Farmers, who had brought the khoya to the Mandi from neighbouring rural areas, fled from the scene, leaving behind the khoya-filled containers.
“We found over 1000 kg of unclaimed Khoya of substandard quality including those which were made of artificial elements such as plaster of paris, vegetable oil, artificial colours just to name a few,” said Ranjeet Singh, food safety officer of Delhi government.
The officials shifted the seized material to Ghazipuar dump yard and destroyed it. No arrest has been made so far.
During festivals, the demand for dairy products such as khoya, paneer etc. grows manifold and some farmers in collusion with middle-men exploit it by producing artificial products with harmful chemicals like plaster of paris, synthetic colours among others. Sometimes rotten products are mixed with fragrance to look fresh.
Outlook, which covered the raid live, spoke to farmers, the middle-men and buyers present at the spot. They blame each other for encouraging the trade of adulterated products.
“What food safety department has done is just the tip of the iceberg. 95% khoya here is either fake or of substandard quality. Buyers, which are mainly sweet shop owners of Delhi, ask farmers to bring substandard materials as it cost cheap,” alleged Rishipal, a farmer.
While the pure product fetches a price above Rs 350 per kg, the substandard one is available at Rs 80 per kg.
A famous marketplace from the pre-Independence era, Khoya Mandi attracts farmers from neighbouring areas such as Bulandshahar, Modi Nagar, Bagpat, Meerut, Mathura to name a few. They bring here tuck loads of khoya every day for bulk sale to mainly sweet shop owners with help of middle-men.
“Each container, carrying 100 kg, are auctioned here and the buyer who quotes high price gets it,” Rakesh Tomar, President, Khoya Mandi says.
Tomar informs that the middle-men pay money to farmers at the spot on behalf of the buyers keeping 2% of the cost of product as commission. They collect the cost from buyers later on as they are known to each other.
Interestingly, the shortage of manpower of food safety department was quite obvious as four officials looked entirely helpless to handle more than over 60 to 70 containers each carrying 100 kg of khoa.
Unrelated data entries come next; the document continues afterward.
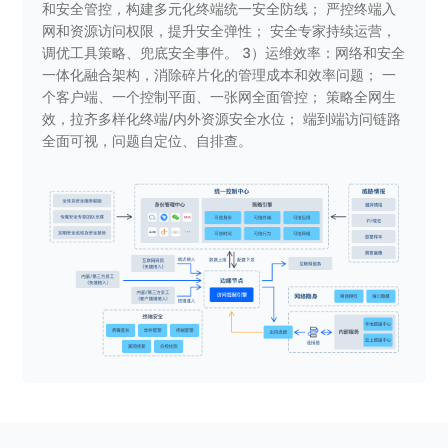
和安全管控，构建多元化终端统一安全防线； 严控终端入
网和资源访问权限，提升安全弹性； 安全专家持续运营，
调优工具策略、兜底安全事件。 3）运维效率：网络和安全
一体化融合架构，消除碎片化的管理成本和效率问题； 一
个客户端、一个控制平面、一张网全面管控； 策略全网生
效，拉齐多样化终端/内外资源安全水位； 端到端访问链路
全面可视，问题自定位、自排查。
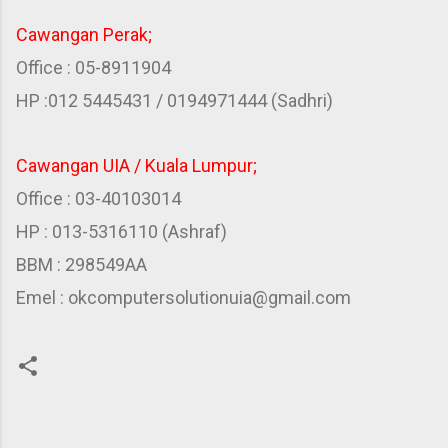
Cawangan Perak;
Office : 05-8911904
HP :012 5445431 / 0194971444 (Sadhri)
Cawangan UIA / Kuala Lumpur;
Office : 03-40103014
HP : 013-5316110 (Ashraf)
BBM : 298549AA
Emel : okcomputersolutionuia@gmail.com
C
o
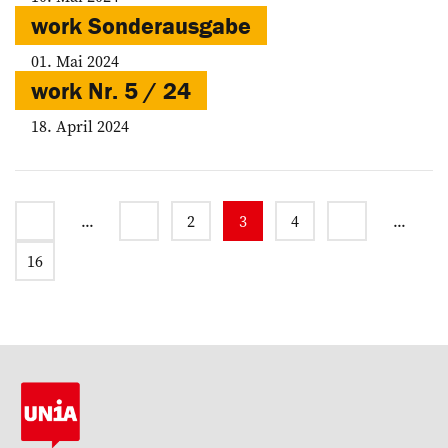
work Sonderausgabe
01. Mai 2024
work Nr. 5 / 24
18. April 2024
...
2
3
4
...
16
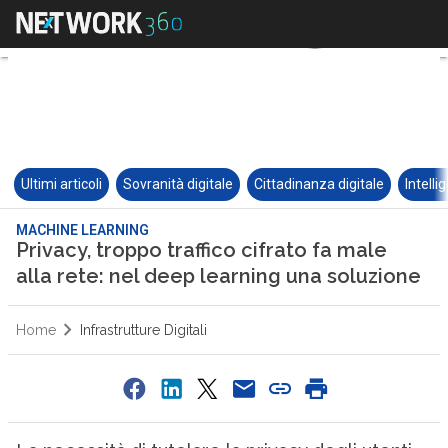
Ultimi articoli
Sovranità digitale
Cittadinanza digitale
Intelli
MACHINE LEARNING
Privacy, troppo traffico cifrato fa male
alla rete: nel deep learning una soluzione
Home
Infrastrutture Digitali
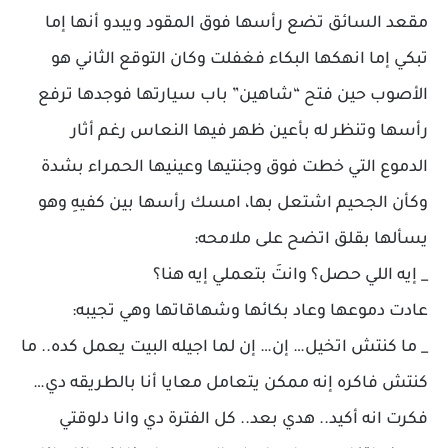
مقعد السائق تضع رأسها فوق المقود ويبدو أنها إما
تبكي إما انهكها البكاء فغفلت وكان التوقع الثاني هو
الأصوب حين فتح “شاهين” باب سيارتها فوجدها ترفع
رأسها وتنظر له بأعين ظهر فيها النعاس رغم أثار
الدموع التي خطت فوق وجنتيها وعينيها الحمراء بشدة
وكأن الجحيم اشتعل بها، امسك رأسها بين كفيهِ وهو
يسألها بقلق اتضح على ملامحه:
_ إيه اللي حصل؟ وانتَ بتعملي إيه هنا؟
عادت دموعها وعاد بكائها وشهاقاتها وهي تجيبه:
_ ما كنتش اتخيل… إن… إن لما اجيله البيت يعمل كده.. ما
كنتش فاكره إنه ممكن يتعامل معايا أنا بالطريقه دي…
فكرت انه أكيد.. هدي بعد.. كل الفترة دي وانا دلوقتي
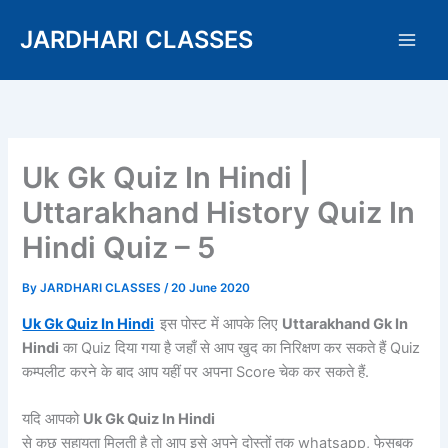
Skip
JARDHARI CLASSES
to
content
Uk Gk Quiz In Hindi |
Uttarakhand History Quiz In
Hindi Quiz – 5
By
JARDHARI CLASSES
/
20 June 2020
Uk Gk Quiz In Hindi
इस पोस्ट में आपके लिए
Uttarakhand Gk In
Hindi
का Quiz दिया गया है जहाँ से आप खुद का निरिक्षण कर सकते हैं Quiz
कम्पलीट करने के बाद आप यहीं पर अपना Score चेक कर सकते हैं.
यदि आपको
Uk Gk Quiz In Hindi
से कुछ सहायता मिलती है तो आप इसे अपने दोस्तों तक whatsapp, फेसबुक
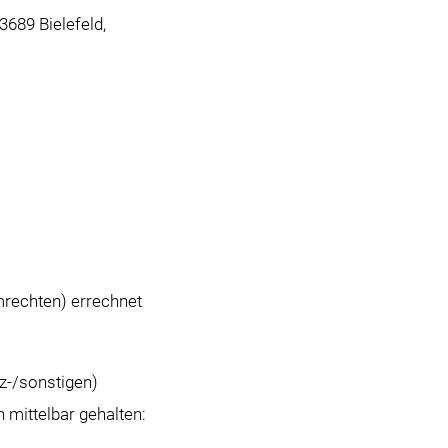
689 Bielefeld,
mrechten) errechnet
z-/sonstigen)
 mittelbar gehalten:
While two officials were busy in collecting samples, the other two were trying to keep a watch on the seized material.
Outlook also observed that farmers with the help of labourers could remove some of the seized khoya-filled containers in their trucks while the officials were busy in other enquiries.
However, Singh said that the dept will now keep a regular check on the market to discourage and instill fear among the people involved in such illegal practices.
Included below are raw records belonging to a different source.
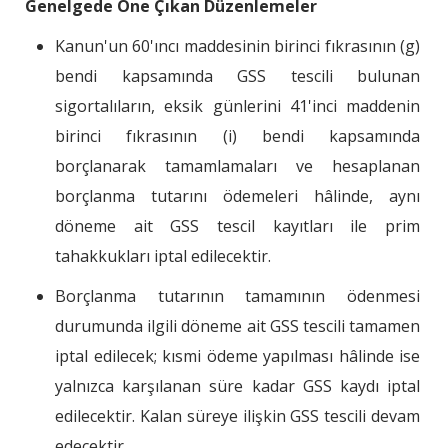
Genelgede Öne Çıkan Düzenlemeler
Kanun'un 60'ıncı maddesinin birinci fıkrasının (g)
bendi kapsamında GSS tescili bulunan
sigortalıların, eksik günlerini 41'inci maddenin
birinci fıkrasının (i) bendi kapsamında
borçlanarak tamamlamaları ve hesaplanan
borçlanma tutarını ödemeleri hâlinde, aynı
döneme ait GSS tescil kayıtları ile prim
tahakkukları iptal edilecektir.
Borçlanma tutarının tamamının ödenmesi
durumunda ilgili döneme ait GSS tescili tamamen
iptal edilecek; kısmi ödeme yapılması hâlinde ise
yalnızca karşılanan süre kadar GSS kaydı iptal
edilecektir. Kalan süreye ilişkin GSS tescili devam
edecektir.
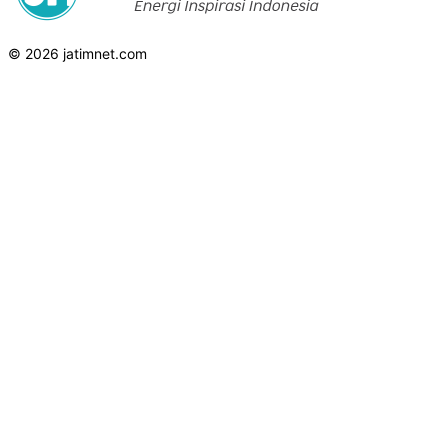
© 2026 jatimnet.com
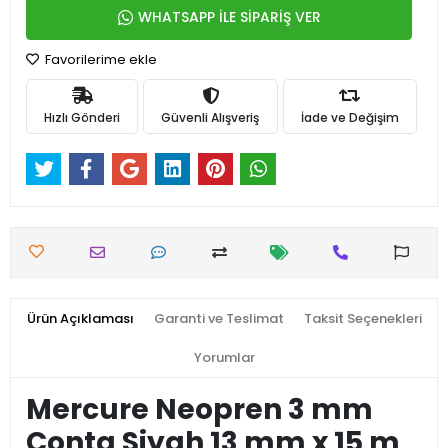
WHATSAPP İLE SİPARİŞ VER
Favorilerime ekle
Hızlı Gönderi
Güvenli Alışveriş
İade ve Değişim
Ürün Açıklaması
Garanti ve Teslimat
Taksit Seçenekleri
Yorumlar
Mercure Neopren 3 mm
Conta Siyah 13 mm x 15 m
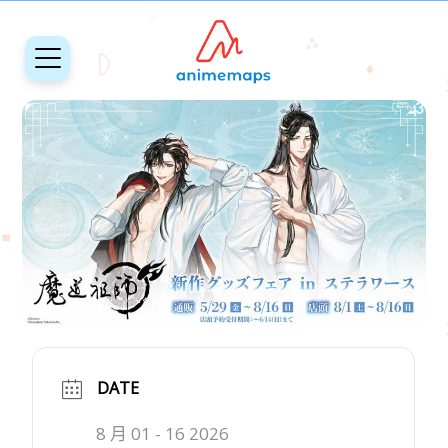
DATE
8 月 01 - 16 2026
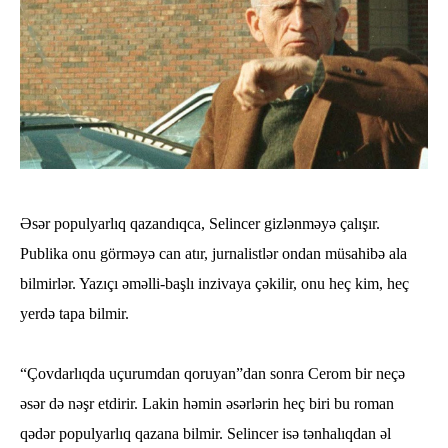
Əsər populyarlıq qazandıqca, Selincer gizlənməyə çalışır.
Publika onu görməyə can atır, jurnalistlər ondan müsahibə ala
bilmirlər. Yazıçı əməlli-başlı inzivaya çəkilir, onu heç kim, heç
yerdə tapa bilmir.
“Çovdarlıqda uçurumdan qoruyan”dan sonra Cerom bir neçə
əsər də nəşr etdirir. Lakin həmin əsərlərin heç biri bu roman
qədər populyarlıq qazana bilmir. Selincer isə tənhalıqdan əl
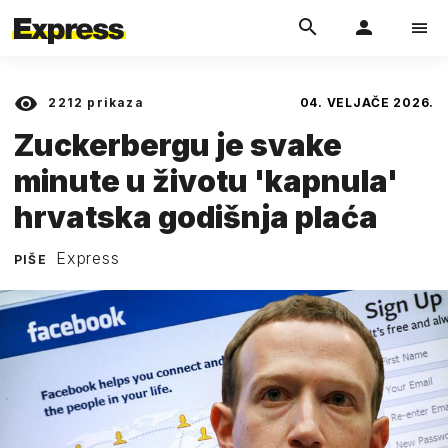
2212
prikaza
04. VELJAČE 2026.
Zuckerbergu je svake
minute u životu 'kapnula'
hrvatska godišnja plaća
Express
PIŠE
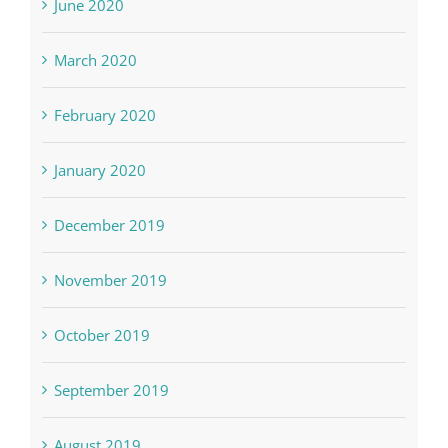
June 2020
March 2020
February 2020
January 2020
December 2019
November 2019
October 2019
September 2019
August 2019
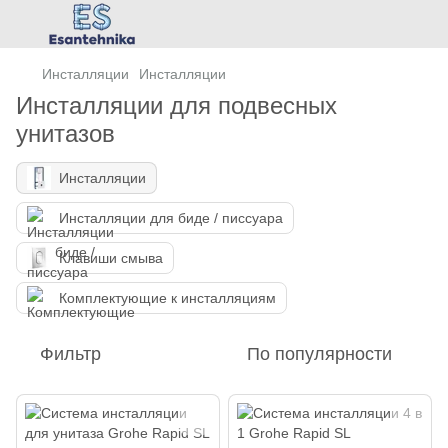
Инсталляции
Инсталляции
Инсталляции для подвесных
унитазов
Инсталляции
Инсталляции для биде / писсуара
Клавиши смыва
Комплектующие к инсталляциям
Фильтр
По популярности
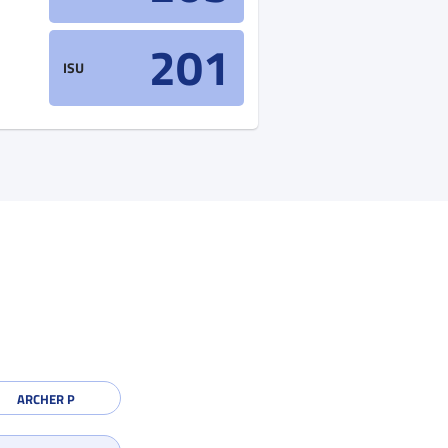
201
ISU
ARCHER P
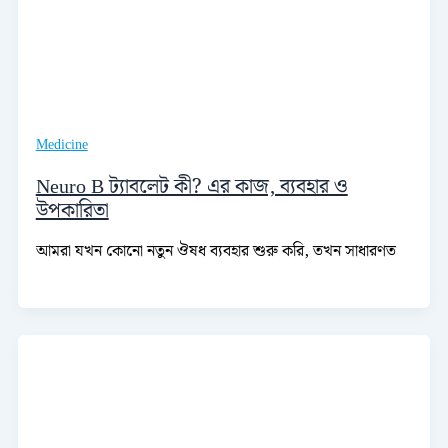
Medicine
Neuro B ট্যাবলেট কী? এর কাজ, ব্যবহার ও
উপকারিতা
আমরা যখন কোনো নতুন ঔষধ ব্যবহার শুরু করি, তখন সাধারণত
"A few years ago, it was proposed that each farmer coming here would be issued an identification card which he would have to mention on his container so that it was easy to identify whose product is of bad quality. But it was never implemented. During raids, farmers or their associates leave the container and run away. It becomes difficult to find out the owner," says Mahesh Garg, former president of the mandi.